Earlier this week, all 10 members of Target’s board of directors were re-elected at the company’s annual shareholders meeting.
But on Friday, Target released the voting results – and the numbers seem to demonstrate a level of frustration among shareholders.
Only three of the board members received more than 90 percent support (full results can be seen at right) – and as MPR News said, support from fewer than 90 percent of shareholders is typically seen as a sign of investor discontent. No other board member got more than 81 percent, and two hit percentages in the low 60s.
The Pioneer Press dug into the numbers a bit more, calling their re-election margins "significantly lower" than in 2013.
Among the most dramatic shifts came with Roxanne Austin, whose support plummeted from 95 percent to 78 percent; and James Johnson, who faced opposition from just 13 percent a year ago, but now faces more than 37 percent, the Pioneer Press notes.
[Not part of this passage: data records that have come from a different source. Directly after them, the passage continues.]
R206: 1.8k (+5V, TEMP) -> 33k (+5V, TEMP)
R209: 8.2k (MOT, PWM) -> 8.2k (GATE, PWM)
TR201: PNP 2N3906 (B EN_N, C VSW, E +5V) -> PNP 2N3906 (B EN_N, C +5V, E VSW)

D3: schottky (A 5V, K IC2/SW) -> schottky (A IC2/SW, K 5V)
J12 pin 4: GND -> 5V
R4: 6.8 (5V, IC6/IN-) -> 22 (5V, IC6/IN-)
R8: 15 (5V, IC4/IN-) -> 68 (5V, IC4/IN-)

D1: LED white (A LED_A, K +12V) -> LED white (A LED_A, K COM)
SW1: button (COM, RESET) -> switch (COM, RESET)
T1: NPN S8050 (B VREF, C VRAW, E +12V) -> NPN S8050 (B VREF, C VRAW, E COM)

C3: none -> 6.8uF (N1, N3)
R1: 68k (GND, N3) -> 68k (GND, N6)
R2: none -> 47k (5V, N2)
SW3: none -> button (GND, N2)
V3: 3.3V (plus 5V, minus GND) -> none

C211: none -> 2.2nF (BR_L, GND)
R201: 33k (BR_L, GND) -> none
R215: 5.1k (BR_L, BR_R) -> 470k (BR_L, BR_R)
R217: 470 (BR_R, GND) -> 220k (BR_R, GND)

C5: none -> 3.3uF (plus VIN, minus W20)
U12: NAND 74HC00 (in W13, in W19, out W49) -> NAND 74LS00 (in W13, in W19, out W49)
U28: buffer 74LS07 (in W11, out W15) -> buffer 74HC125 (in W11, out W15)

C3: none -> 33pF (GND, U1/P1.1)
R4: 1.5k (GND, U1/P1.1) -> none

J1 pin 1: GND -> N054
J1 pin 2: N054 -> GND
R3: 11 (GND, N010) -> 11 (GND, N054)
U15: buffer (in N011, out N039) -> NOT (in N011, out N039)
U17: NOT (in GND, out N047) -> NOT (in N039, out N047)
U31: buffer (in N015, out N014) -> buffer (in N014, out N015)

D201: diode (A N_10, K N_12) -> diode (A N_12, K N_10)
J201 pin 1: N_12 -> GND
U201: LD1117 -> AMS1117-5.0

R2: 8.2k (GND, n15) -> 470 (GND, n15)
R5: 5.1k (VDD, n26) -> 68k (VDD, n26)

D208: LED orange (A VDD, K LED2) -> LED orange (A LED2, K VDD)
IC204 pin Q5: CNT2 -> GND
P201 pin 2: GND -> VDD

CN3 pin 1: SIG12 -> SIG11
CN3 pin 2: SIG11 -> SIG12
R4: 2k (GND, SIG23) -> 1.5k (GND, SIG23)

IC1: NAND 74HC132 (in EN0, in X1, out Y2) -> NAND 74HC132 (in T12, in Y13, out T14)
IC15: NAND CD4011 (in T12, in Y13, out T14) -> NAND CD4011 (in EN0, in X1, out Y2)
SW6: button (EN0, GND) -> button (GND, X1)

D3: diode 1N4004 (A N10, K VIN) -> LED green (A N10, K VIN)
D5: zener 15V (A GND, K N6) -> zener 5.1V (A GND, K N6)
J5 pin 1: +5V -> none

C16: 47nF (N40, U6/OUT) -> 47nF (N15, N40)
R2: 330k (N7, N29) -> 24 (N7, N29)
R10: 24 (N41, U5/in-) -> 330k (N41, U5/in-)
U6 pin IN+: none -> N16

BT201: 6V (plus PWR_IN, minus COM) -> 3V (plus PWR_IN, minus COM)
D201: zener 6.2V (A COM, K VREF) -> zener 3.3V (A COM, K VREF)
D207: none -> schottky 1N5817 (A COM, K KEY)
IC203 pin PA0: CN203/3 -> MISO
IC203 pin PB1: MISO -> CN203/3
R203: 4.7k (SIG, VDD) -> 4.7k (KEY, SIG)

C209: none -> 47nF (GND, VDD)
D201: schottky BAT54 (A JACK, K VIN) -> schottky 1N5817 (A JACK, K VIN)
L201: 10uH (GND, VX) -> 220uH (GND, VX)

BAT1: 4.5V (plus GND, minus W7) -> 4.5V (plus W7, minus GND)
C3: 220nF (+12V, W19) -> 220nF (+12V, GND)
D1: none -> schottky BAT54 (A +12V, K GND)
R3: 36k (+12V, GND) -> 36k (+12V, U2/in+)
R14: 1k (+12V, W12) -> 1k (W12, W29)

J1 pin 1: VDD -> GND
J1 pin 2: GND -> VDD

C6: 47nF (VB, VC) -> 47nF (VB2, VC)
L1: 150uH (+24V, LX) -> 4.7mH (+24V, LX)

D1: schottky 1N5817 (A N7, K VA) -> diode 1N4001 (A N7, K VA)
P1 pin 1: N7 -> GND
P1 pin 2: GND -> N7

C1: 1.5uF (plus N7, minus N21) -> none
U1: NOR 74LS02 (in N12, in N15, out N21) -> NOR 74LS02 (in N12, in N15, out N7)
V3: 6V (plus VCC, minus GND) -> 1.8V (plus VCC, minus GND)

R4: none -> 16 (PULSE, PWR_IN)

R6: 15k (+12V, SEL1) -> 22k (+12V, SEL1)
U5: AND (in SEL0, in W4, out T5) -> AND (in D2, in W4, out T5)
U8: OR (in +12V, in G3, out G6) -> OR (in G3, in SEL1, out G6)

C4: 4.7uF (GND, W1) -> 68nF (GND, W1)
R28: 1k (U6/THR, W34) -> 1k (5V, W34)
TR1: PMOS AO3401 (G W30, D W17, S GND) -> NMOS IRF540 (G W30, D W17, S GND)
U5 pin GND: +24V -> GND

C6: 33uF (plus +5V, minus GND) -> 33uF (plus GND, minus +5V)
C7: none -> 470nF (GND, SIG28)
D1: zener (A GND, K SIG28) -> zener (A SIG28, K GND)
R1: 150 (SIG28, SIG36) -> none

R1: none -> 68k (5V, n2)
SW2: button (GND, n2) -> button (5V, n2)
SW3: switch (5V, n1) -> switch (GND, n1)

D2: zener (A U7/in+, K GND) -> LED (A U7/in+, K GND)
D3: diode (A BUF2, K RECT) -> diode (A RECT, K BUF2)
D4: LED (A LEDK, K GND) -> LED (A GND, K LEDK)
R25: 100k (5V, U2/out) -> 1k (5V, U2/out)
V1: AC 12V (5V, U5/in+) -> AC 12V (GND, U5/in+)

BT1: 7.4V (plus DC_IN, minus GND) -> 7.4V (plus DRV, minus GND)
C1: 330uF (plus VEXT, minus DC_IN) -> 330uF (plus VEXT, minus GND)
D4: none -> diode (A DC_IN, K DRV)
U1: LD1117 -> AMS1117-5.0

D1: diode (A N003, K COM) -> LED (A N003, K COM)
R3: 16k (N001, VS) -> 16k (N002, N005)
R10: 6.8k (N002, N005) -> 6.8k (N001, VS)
Despite the drop in support, the directors were all voted to stay on the board despite the an outside firm's commendation that seven of the 10 board members be kicked off.
Institutional Shareholder Services maintained the seven board members who served on Target’s audit and corporate responsibility committees should not be retained because they failed to recognize potential threats to the security of customer data.
Forty million Target shoppers had their credit and debit card numbers stolen by hackers in a security breach that could cost the retailer $1 billion once dozens of lawsuits are settled. In addition to the data breach, the Minneapolis-based retailer has absorbed losses at its newly opened Canadian stores and sales in the U.S. have been sluggish.
The company is also searching for a new CEO after Gregg Steinhafel was pushed out last month. Chief Financial Officer John Mulligan is currently filling in as CEO.
At the 2014 meeting, the shareholders also voted on Target's executive compensation, approving it on a non-binding basis 77.9 percent to 22.1 percent. The Business Journal notes that approval came after the ousted Steinhafel earned about $13 million last year, and another $15.9 million to leave last month.
Shareholders did not approve a non-binding proposal to institute a policy "prohibiting discrimination 'against' or 'for' persons."
The Pioneer Press says the number of votes represented ballots from about 557 million shares – 88 percent of the total outstanding shares.